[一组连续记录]
————

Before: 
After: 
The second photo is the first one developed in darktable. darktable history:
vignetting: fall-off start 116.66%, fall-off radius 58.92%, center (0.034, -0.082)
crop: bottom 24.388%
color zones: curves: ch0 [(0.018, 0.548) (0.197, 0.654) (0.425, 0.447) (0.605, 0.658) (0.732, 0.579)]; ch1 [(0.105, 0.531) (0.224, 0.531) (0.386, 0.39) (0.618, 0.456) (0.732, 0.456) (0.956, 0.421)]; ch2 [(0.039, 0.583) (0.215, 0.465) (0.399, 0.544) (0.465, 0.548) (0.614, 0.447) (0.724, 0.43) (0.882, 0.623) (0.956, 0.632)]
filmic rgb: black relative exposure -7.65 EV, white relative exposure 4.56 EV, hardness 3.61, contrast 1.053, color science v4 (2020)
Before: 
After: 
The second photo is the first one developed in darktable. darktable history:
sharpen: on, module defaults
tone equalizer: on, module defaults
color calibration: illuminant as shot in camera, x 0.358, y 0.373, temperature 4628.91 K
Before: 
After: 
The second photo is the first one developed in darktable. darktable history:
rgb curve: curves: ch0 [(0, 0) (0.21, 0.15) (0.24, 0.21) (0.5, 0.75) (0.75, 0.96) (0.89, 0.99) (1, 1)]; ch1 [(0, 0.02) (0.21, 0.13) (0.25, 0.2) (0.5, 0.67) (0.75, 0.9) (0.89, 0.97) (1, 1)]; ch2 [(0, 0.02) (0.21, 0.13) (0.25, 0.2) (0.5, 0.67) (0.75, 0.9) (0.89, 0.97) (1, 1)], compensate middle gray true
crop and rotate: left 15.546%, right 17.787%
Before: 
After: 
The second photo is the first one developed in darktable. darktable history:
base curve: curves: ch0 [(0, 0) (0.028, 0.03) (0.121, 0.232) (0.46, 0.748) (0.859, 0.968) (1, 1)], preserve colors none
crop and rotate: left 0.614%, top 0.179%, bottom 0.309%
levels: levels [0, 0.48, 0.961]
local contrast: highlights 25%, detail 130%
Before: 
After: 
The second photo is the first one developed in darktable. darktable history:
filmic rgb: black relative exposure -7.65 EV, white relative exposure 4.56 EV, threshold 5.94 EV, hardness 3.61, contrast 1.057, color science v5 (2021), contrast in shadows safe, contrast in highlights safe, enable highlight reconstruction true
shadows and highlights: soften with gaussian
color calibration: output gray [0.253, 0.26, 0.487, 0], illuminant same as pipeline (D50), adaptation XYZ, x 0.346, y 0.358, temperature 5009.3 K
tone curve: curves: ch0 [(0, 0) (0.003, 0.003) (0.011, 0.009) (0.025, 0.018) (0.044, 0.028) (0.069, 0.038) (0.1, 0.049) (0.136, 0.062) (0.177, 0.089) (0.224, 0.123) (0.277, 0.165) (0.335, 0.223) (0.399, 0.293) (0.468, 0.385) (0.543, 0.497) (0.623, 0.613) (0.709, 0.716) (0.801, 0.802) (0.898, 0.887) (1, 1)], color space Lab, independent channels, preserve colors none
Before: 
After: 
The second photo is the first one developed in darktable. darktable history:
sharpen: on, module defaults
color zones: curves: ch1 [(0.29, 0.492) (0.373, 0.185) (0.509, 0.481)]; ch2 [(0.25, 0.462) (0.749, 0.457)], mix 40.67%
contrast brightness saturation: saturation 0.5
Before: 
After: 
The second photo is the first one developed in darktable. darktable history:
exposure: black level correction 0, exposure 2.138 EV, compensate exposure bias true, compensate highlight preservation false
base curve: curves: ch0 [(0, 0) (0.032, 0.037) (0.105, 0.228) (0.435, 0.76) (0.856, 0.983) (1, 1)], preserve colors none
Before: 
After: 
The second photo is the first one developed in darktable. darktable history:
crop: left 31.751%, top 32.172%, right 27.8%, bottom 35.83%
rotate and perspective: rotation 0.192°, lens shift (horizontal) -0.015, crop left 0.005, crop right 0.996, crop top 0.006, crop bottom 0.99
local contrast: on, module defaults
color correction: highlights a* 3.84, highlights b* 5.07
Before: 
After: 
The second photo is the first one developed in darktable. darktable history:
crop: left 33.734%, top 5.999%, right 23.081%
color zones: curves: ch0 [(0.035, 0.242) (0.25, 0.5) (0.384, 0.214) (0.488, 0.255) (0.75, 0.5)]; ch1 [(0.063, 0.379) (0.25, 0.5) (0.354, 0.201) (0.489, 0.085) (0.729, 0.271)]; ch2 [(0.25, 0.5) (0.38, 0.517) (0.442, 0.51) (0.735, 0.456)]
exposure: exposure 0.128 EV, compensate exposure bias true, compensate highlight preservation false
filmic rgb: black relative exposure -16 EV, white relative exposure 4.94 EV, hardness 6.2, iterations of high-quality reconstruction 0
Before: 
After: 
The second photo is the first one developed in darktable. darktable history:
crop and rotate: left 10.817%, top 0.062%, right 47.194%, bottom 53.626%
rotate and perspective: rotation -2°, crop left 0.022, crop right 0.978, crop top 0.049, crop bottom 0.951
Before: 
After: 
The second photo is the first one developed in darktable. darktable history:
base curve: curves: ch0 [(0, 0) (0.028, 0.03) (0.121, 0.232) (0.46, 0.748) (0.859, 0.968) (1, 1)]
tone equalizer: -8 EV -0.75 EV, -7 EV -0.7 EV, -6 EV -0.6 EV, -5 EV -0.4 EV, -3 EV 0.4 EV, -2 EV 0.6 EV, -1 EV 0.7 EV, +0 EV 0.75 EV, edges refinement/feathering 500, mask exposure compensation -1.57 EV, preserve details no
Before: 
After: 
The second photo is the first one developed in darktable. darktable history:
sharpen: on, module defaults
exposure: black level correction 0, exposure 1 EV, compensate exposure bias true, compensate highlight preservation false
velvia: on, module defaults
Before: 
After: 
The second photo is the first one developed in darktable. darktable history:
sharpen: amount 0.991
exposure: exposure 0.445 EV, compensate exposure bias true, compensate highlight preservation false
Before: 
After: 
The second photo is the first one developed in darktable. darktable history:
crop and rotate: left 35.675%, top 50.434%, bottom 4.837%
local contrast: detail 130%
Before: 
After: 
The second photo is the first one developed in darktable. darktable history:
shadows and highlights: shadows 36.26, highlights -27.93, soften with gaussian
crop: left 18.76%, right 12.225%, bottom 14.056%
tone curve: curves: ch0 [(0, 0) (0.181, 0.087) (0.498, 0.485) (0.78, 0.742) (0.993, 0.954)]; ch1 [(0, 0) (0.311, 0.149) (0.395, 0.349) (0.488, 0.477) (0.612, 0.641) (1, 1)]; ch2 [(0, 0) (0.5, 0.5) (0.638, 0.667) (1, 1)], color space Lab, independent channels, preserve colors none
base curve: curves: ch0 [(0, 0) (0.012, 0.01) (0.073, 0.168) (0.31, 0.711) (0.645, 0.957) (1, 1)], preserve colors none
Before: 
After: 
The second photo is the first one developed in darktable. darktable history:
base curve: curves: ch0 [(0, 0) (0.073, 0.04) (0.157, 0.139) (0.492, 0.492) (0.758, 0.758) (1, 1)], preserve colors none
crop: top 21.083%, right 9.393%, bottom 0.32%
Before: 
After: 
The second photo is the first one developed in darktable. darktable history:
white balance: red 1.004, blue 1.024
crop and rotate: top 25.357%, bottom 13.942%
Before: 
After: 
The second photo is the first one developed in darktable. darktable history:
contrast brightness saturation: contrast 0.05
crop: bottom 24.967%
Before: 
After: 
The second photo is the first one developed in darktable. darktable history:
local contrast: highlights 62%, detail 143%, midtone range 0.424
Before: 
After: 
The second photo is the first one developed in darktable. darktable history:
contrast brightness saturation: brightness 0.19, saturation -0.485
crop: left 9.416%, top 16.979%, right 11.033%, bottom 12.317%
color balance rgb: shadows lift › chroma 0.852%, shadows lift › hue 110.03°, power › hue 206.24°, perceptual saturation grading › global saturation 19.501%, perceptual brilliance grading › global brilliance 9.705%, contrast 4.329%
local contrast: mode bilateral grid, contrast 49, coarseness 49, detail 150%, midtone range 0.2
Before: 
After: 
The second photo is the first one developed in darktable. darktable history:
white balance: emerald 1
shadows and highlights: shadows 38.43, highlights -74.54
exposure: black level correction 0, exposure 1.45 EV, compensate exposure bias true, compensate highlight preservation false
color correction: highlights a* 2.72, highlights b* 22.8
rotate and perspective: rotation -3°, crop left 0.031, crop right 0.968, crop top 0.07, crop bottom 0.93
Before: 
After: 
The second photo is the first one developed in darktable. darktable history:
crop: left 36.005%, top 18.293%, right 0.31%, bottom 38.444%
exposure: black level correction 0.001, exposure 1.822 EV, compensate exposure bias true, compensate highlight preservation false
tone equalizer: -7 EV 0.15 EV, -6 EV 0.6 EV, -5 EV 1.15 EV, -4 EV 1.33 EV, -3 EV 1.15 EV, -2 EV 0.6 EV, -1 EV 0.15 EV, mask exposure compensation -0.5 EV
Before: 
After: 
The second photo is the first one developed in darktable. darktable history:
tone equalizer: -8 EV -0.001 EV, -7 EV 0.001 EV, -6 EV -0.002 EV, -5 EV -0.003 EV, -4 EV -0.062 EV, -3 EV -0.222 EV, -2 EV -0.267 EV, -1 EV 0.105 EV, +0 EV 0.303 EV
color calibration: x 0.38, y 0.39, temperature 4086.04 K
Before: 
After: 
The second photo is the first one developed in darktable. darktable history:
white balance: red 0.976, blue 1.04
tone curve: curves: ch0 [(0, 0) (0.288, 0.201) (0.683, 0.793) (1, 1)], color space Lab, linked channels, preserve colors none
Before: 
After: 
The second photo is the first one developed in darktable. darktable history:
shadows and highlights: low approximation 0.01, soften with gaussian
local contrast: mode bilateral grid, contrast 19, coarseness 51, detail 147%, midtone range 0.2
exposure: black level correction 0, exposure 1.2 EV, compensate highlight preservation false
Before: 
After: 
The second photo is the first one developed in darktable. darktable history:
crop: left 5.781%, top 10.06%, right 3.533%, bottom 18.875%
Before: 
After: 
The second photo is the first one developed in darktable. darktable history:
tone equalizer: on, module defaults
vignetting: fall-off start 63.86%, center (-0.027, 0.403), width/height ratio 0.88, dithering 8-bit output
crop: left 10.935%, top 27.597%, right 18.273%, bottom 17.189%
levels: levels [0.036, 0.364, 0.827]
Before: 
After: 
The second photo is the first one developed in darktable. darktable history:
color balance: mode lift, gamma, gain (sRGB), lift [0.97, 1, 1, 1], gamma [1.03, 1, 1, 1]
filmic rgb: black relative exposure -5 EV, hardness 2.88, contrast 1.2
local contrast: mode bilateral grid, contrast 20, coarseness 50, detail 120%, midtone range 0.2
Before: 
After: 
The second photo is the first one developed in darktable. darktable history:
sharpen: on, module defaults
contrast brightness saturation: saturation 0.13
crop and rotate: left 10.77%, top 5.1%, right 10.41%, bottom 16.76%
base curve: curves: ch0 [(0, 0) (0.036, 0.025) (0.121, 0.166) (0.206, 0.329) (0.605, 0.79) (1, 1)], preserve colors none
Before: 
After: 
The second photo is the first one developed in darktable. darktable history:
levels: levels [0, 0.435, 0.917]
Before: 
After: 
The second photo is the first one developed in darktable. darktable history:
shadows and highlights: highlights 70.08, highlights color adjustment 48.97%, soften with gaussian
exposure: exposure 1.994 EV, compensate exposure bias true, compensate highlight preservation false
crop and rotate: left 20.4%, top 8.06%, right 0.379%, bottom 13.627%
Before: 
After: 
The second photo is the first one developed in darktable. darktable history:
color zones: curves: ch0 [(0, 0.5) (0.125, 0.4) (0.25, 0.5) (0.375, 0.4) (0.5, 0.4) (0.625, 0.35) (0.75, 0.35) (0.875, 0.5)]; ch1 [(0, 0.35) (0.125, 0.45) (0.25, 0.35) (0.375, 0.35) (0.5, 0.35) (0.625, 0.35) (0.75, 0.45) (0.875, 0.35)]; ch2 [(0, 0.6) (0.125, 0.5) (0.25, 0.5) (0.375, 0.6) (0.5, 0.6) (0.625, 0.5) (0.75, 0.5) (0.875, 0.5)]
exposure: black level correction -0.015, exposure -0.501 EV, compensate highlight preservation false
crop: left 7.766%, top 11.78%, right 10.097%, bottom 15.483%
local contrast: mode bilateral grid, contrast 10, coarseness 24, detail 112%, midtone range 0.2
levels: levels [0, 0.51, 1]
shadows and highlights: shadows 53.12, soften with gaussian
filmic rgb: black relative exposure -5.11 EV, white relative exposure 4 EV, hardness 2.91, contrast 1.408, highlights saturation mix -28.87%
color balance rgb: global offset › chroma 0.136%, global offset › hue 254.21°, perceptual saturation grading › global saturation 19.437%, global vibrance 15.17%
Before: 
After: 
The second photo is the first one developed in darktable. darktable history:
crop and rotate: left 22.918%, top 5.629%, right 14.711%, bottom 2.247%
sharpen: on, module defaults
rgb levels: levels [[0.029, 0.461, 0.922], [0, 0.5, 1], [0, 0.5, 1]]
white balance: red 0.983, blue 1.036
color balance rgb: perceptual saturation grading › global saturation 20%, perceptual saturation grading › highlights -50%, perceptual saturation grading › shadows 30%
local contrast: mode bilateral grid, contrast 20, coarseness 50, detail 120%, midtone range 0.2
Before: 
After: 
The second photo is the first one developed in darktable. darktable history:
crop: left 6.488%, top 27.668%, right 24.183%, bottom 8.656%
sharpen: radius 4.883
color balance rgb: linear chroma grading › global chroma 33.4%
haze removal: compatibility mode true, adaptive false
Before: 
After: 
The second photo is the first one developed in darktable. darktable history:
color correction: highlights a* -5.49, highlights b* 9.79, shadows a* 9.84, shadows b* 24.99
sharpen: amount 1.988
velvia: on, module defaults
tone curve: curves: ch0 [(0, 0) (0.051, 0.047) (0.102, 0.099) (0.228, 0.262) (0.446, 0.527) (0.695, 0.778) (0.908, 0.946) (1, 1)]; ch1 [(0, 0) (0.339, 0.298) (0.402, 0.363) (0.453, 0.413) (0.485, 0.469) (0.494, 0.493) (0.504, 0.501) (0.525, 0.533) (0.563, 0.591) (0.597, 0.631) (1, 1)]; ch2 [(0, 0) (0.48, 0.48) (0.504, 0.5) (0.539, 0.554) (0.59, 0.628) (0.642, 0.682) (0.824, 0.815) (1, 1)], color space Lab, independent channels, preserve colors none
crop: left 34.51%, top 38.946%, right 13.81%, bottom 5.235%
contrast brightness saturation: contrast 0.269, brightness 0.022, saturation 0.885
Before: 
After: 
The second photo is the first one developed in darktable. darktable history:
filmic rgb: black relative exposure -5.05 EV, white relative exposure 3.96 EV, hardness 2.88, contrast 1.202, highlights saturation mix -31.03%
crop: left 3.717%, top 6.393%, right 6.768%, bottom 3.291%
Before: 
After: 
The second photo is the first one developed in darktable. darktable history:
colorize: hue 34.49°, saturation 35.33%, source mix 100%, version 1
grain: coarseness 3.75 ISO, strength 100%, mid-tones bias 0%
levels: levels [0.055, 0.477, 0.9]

————

#### [工作要求]
请原样输出这些行，从第一行起，到包含“color zones: curves: ch0 [(0.018, 0.548)”的那一行为止，首尾两行均包括在内。

#### [任务答复]
Before: 
After: 
The second photo is the first one developed in darktable. darktable history:
vignetting: fall-off start 116.66%, fall-off radius 58.92%, center (0.034, -0.082)
crop: bottom 24.388%
color zones: curves: ch0 [(0.018, 0.548) (0.197, 0.654) (0.425, 0.447) (0.605, 0.658) (0.732, 0.579)]; ch1 [(0.105, 0.531) (0.224, 0.531) (0.386, 0.39) (0.618, 0.456) (0.732, 0.456) (0.956, 0.421)]; ch2 [(0.039, 0.583) (0.215, 0.465) (0.399, 0.544) (0.465, 0.548) (0.614, 0.447) (0.724, 0.43) (0.882, 0.623) (0.956, 0.632)]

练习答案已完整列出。